Guan Jiahui, Xie Peilin, Meng Dian, Yao Lantian, Yu Dan, Chiang Ying-Chih, Lee Tzong-Yi, Wang Junwen
Division of Applied Oral Sciences and Community Dental Care, Faculty of Dentistry, The University of Hong Kong, Hong Kong, China.
Kobilka Institute of Innovative Drug Discovery, School of Medicine, The Chinese University of Hong Kong, Shenzhen, 2001 Longxiang Road, 51872, Shenzhen, China.
Comput Struct Biotechnol J. 2025 May 28;27:2347-2358. doi: 10.1016/j.csbj.2025.05.039. eCollection 2025.
Peptide-based therapeutics have emerged as a promising avenue in drug development, offering high biocompatibility, specificity, and efficacy. However, the potential toxicity of peptides remains a significant challenge, necessitating the development of robust toxicity prediction methods.
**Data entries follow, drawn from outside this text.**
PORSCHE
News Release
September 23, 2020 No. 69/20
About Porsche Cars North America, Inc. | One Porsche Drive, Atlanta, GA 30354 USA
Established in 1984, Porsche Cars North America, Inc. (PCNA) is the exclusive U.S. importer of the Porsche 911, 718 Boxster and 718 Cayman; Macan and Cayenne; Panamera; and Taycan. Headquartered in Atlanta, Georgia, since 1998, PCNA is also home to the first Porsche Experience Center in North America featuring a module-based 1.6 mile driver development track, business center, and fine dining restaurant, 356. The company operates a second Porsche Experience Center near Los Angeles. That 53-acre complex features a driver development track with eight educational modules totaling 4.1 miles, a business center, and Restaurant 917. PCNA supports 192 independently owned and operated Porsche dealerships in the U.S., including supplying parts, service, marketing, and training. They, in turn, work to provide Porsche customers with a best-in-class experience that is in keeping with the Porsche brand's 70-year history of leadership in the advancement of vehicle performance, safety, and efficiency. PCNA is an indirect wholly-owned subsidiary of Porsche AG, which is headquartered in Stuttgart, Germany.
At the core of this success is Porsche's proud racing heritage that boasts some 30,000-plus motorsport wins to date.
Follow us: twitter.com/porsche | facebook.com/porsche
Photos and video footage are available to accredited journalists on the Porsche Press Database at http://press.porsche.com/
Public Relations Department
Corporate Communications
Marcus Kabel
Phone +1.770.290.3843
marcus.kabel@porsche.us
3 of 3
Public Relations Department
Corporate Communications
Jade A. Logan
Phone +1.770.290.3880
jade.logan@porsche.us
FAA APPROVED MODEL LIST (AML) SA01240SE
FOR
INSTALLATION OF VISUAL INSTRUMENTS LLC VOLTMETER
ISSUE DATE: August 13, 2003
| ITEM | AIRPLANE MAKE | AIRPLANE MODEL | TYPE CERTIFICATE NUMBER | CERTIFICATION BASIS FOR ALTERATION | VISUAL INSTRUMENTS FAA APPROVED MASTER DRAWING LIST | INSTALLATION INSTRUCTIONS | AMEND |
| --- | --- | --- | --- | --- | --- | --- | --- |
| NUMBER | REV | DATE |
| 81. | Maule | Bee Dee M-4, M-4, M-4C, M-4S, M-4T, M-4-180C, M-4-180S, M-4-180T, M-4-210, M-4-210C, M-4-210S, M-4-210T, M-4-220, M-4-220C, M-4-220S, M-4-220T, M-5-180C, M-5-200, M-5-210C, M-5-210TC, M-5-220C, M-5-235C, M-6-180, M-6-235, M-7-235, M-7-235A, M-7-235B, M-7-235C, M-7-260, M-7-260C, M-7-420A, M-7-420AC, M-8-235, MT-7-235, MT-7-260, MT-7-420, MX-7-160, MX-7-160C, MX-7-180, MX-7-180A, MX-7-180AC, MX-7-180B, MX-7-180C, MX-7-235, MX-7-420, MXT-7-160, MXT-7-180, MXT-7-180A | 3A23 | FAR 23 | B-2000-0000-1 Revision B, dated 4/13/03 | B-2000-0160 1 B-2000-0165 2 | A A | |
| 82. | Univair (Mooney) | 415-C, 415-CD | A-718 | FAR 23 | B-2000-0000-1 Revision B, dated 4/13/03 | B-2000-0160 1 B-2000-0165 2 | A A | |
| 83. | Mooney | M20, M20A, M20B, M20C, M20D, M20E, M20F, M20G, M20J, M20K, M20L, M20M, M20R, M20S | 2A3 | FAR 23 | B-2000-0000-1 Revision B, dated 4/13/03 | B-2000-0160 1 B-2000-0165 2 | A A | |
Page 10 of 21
In this study, we introduce ToxiPep, a novel dual-model framework for peptide toxicity prediction that integrates sequence-based contextual information with atomic-level structural features. This framework combines BiGRU and Transformer to capture local and global sequence dependencies while leveraging multi-scale CNNs to extract refined structural features from molecular graphs derived from peptide SMILES representations. A cross-attention mechanism aligns and fuses these two feature modalities, enabling the model to capture intricate relationships between sequence and structural information. ToxiPep outperforms several state-of-the-art tools, including ToxinPred2, CSM-Toxin, PepNet, and ToxinPred3, on both internal and independent test sets. Additionally, interpretability analyses reveal that ToxiPep identifies key amino acids along with their structural features, providing insights into the molecular mechanisms of peptide toxicity. To facilitate broader accessibility, we have also developed a web server for convenient user access. Overall, this framework has the potential to accelerate the identification of safer therapeutic peptides, offering new opportunities for peptide-based drug development in precision medicine.
基于肽的疗法已成为药物开发中一条有前景的途径,具有高生物相容性、特异性和疗效。然而,肽的潜在毒性仍然是一个重大挑战,因此需要开发强大的毒性预测方法。在本研究中,我们引入了ToxiPep,这是一种用于肽毒性预测的新型双模型框架,它将基于序列的上下文信息与原子级结构特征相结合。该框架结合了双向门控循环单元(BiGRU)和变换器(Transformer)来捕获局部和全局序列依赖性,同时利用多尺度卷积神经网络(CNNs)从肽的简化分子线性输入规范(SMILES)表示衍生的分子图中提取精细的结构特征。一种交叉注意力机制对齐并融合这两种特征模态,使模型能够捕获序列和结构信息之间的复杂关系。在内部和独立测试集上,ToxiPep均优于几种先进工具,包括ToxinPred2、CSM-Toxin、PepNet和ToxinPred3。此外,可解释性分析表明,ToxiPep识别出关键氨基酸及其结构特征,为肽毒性的分子机制提供了见解。为了便于更广泛的访问,我们还开发了一个网络服务器,方便用户使用。总体而言,该框架有可能加速更安全治疗性肽的识别,为精准医学中基于肽的药物开发提供新机会。